Data listing Start Marker

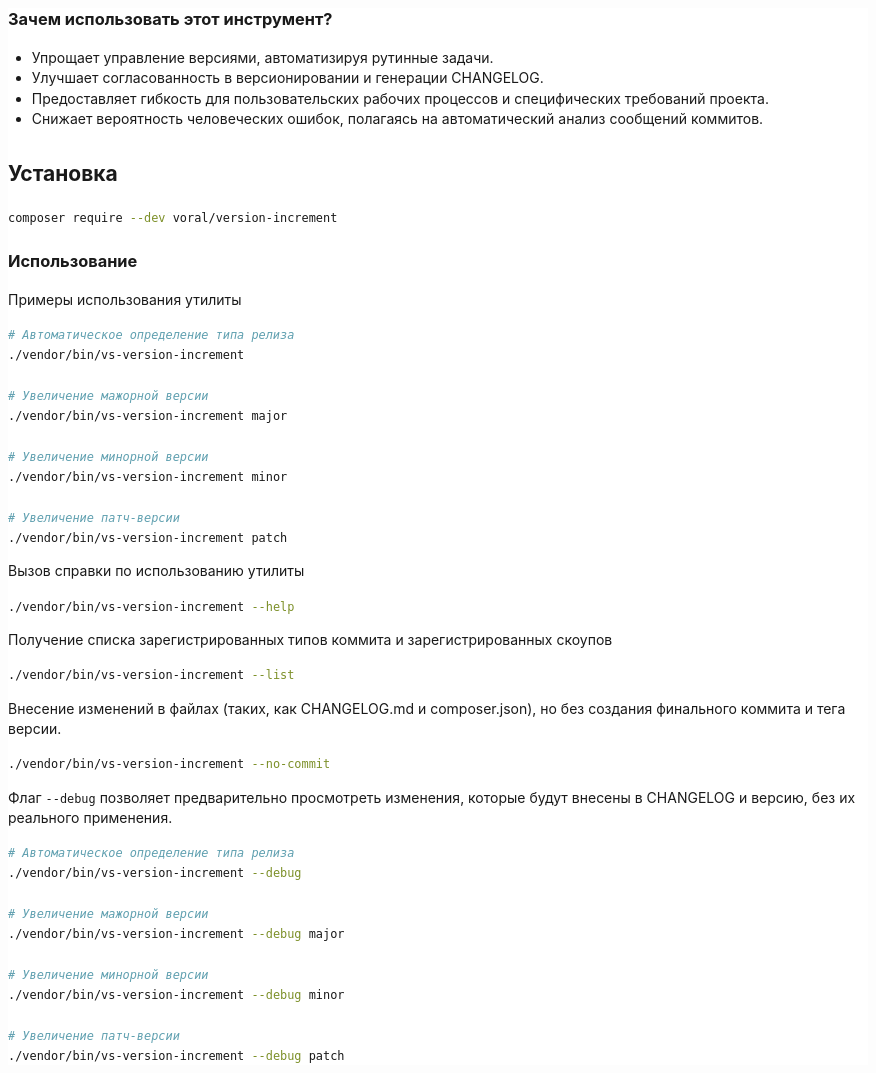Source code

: ### Зачем использовать этот инструмент?

- Упрощает управление версиями, автоматизируя рутинные задачи.
- Улучшает согласованность в версионировании и генерации CHANGELOG.
- Предоставляет гибкость для пользовательских рабочих процессов и специфических требований проекта.
- Снижает вероятность человеческих ошибок, полагаясь на автоматический анализ сообщений коммитов.

## Установка

```bash
composer require --dev voral/version-increment
```

### Использование

Примеры использования утилиты

```bash
# Автоматическое определение типа релиза
./vendor/bin/vs-version-increment

# Увеличение мажорной версии
./vendor/bin/vs-version-increment major

# Увеличение минорной версии
./vendor/bin/vs-version-increment minor

# Увеличение патч-версии
./vendor/bin/vs-version-increment patch
```

Вызов справки по использованию утилиты

```bash
./vendor/bin/vs-version-increment --help
```

Получение списка зарегистрированных типов коммита и зарегистрированных скоупов

```bash
./vendor/bin/vs-version-increment --list
```

Внесение изменений в файлах (таких, как CHANGELOG.md и composer.json), но без создания финального коммита и тега версии.

```bash
./vendor/bin/vs-version-increment --no-commit
```

Флаг `--debug` позволяет предварительно просмотреть изменения, которые будут внесены в CHANGELOG и версию, без их
реального применения.

```bash
# Автоматическое определение типа релиза
./vendor/bin/vs-version-increment --debug

# Увеличение мажорной версии
./vendor/bin/vs-version-increment --debug major

# Увеличение минорной версии
./vendor/bin/vs-version-increment --debug minor

# Увеличение патч-версии
./vendor/bin/vs-version-increment --debug patch
```
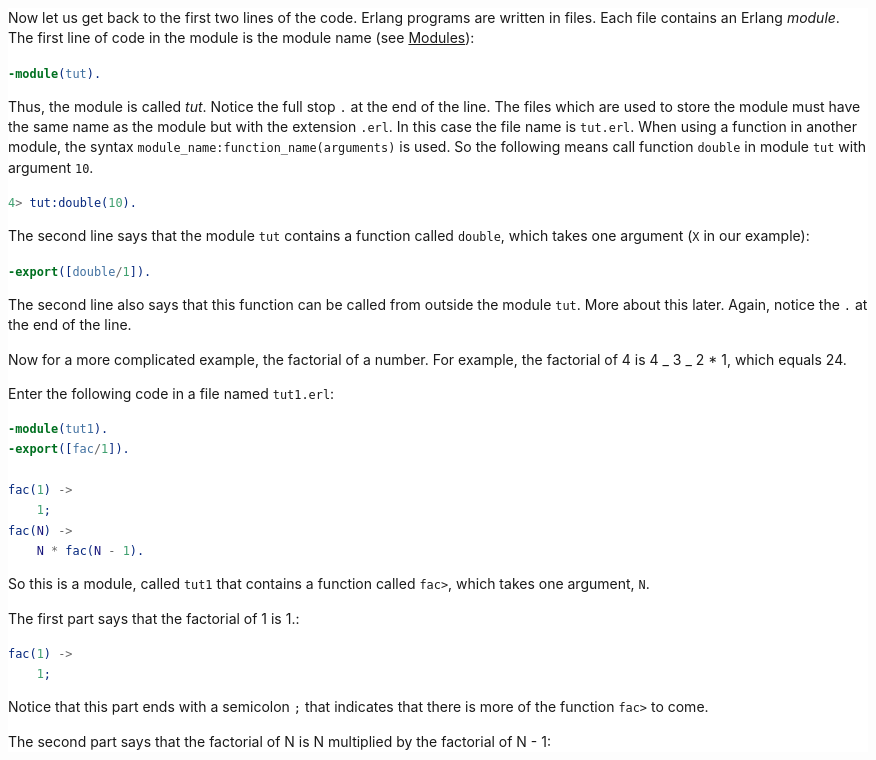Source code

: Now let us get back to the first two lines of the code. Erlang programs are
written in files. Each file contains an Erlang _module_. The first line of code
in the module is the module name (see [Modules](`e:system:modules.md`)):

```erlang
-module(tut).
```

Thus, the module is called _tut_. Notice the full stop `.` at the end of the
line. The files which are used to store the module must have the same name as
the module but with the extension `.erl`. In this case the file name is
`tut.erl`. When using a function in another module, the syntax
`module_name:function_name(arguments)` is used. So the following means call
function `double` in module `tut` with argument `10`.

```erlang
4> tut:double(10).
```

The second line says that the module `tut` contains a function called `double`,
which takes one argument (`X` in our example):

```erlang
-export([double/1]).
```

The second line also says that this function can be called from outside the
module `tut`. More about this later. Again, notice the `.` at the end of the
line.

Now for a more complicated example, the factorial of a number. For example, the
factorial of 4 is 4 _ 3 _ 2 * 1, which equals 24.

Enter the following code in a file named `tut1.erl`:

```erlang
-module(tut1).
-export([fac/1]).

fac(1) ->
    1;
fac(N) ->
    N * fac(N - 1).
```

So this is a module, called `tut1` that contains a function called `fac>`, which
takes one argument, `N`.

The first part says that the factorial of 1 is 1.:

```erlang
fac(1) ->
    1;
```

Notice that this part ends with a semicolon `;` that indicates that there is
more of the function `fac>` to come.

The second part says that the factorial of N is N multiplied by the factorial of
N - 1:
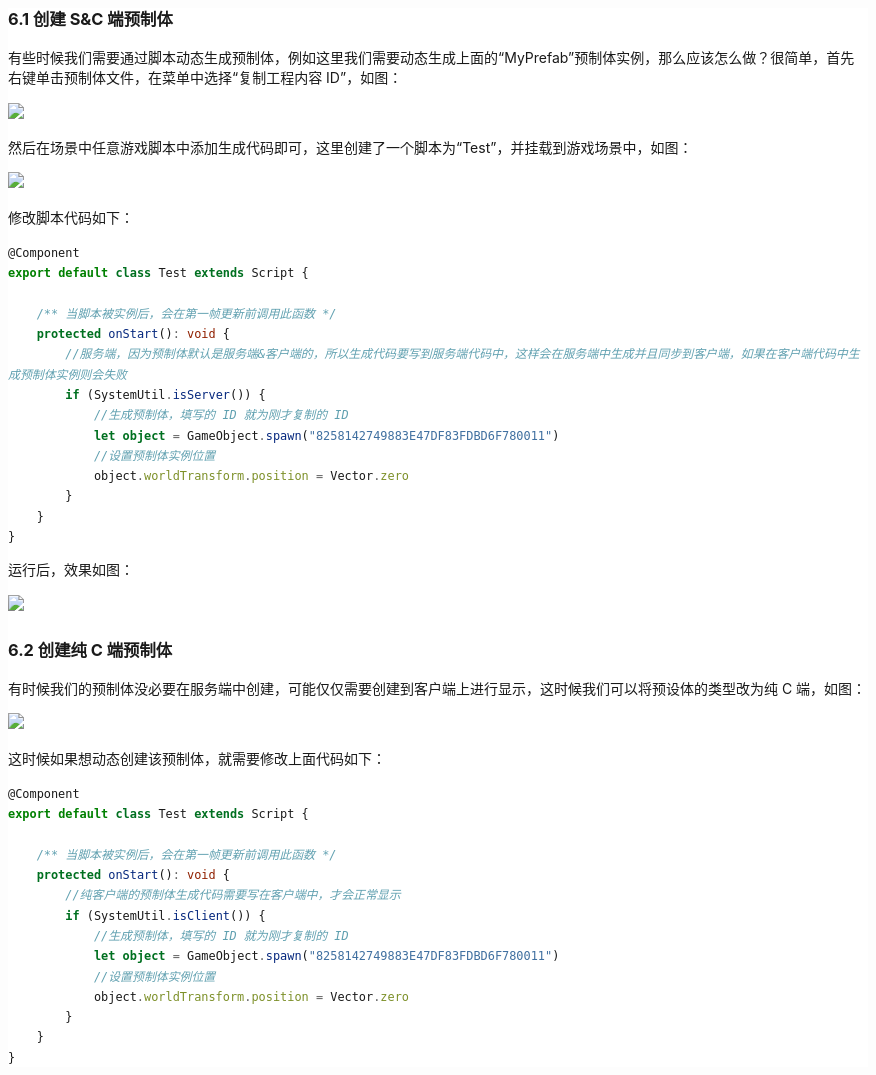 ### 6.1 创建 S&C 端预制体

有些时候我们需要通过脚本动态生成预制体，例如这里我们需要动态生成上面的“MyPrefab”预制体实例，那么应该怎么做？很简单，首先右键单击预制体文件，在菜单中选择“复制工程内容 ID”，如图：

![](https://cdn.233xyx.com/1681132095634_216.png)

然后在场景中任意游戏脚本中添加生成代码即可，这里创建了一个脚本为“Test”，并挂载到游戏场景中，如图：

![](https://cdn.233xyx.com/1681132096330_974.png)

修改脚本代码如下：

```ts
@Component
export default class Test extends Script {

    /** 当脚本被实例后，会在第一帧更新前调用此函数 */
    protected onStart(): void {
        //服务端，因为预制体默认是服务端&客户端的，所以生成代码要写到服务端代码中，这样会在服务端中生成并且同步到客户端，如果在客户端代码中生成预制体实例则会失败
        if (SystemUtil.isServer()) {
            //生成预制体，填写的 ID 就为刚才复制的 ID
            let object = GameObject.spawn("8258142749883E47DF83FDBD6F780011")
            //设置预制体实例位置
            object.worldTransform.position = Vector.zero
        }
    }
}
```

运行后，效果如图：

![](https://cdn.233xyx.com/1681132095368_568.png)

### 6.2 创建纯 C 端预制体

有时候我们的预制体没必要在服务端中创建，可能仅仅需要创建到客户端上进行显示，这时候我们可以将预设体的类型改为纯 C 端，如图：

![](https://cdn.233xyx.com/1681132095475_581.png)

这时候如果想动态创建该预制体，就需要修改上面代码如下：

```ts
@Component
export default class Test extends Script {

    /** 当脚本被实例后，会在第一帧更新前调用此函数 */
    protected onStart(): void {
        //纯客户端的预制体生成代码需要写在客户端中，才会正常显示
        if (SystemUtil.isClient()) {
            //生成预制体，填写的 ID 就为刚才复制的 ID
            let object = GameObject.spawn("8258142749883E47DF83FDBD6F780011")
            //设置预制体实例位置
            object.worldTransform.position = Vector.zero
        }
    }
}
```
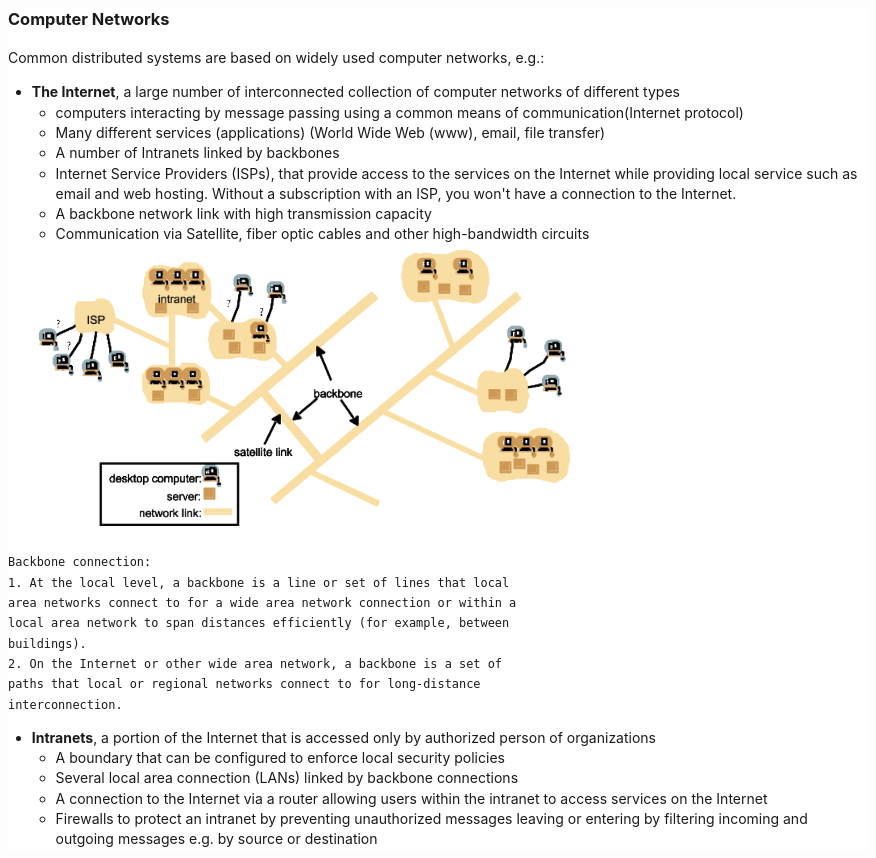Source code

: ### Computer Networks

Common distributed systems are based on widely used computer networks, e.g.:

- **The Internet**, a large number of interconnected collection of computer networks of different types
    - computers interacting by message passing using a common means of communication(Internet protocol)
    - Many different services (applications) (World Wide Web (www), email, file transfer)
    - A number of Intranets linked by backbones
    - Internet Service Providers (ISPs), that provide access to the services on the Internet while providing local service such as email and web hosting. Without a subscription with an ISP, you won't have a connection to the Internet.
    - A backbone network link with high transmission capacity
    - Communication via Satellite, fiber optic cables and other high-bandwidth circuits
    <img src="images/internet.png" alt="550" width="550">

```
Backbone connection:
1. At the local level, a backbone is a line or set of lines that local
area networks connect to for a wide area network connection or within a
local area network to span distances efficiently (for example, between
buildings).
2. On the Internet or other wide area network, a backbone is a set of
paths that local or regional networks connect to for long-distance
interconnection.
```

- **Intranets**, a portion of the Internet that is accessed only  by authorized person of organizations
    - A boundary that can be configured to enforce local security policies
    - Several local area connection (LANs) linked by backbone connections
    - A connection to the Internet via a router allowing users within the intranet to access services on the Internet
    - Firewalls to protect an intranet by preventing unauthorized messages leaving or entering by filtering incoming and outgoing messages e.g. by source or destination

Data listing End Marker

**Instructions to follow:** From the data above, work out how many lines hold "double". Answer with the number alone.

**Exercise response:** 4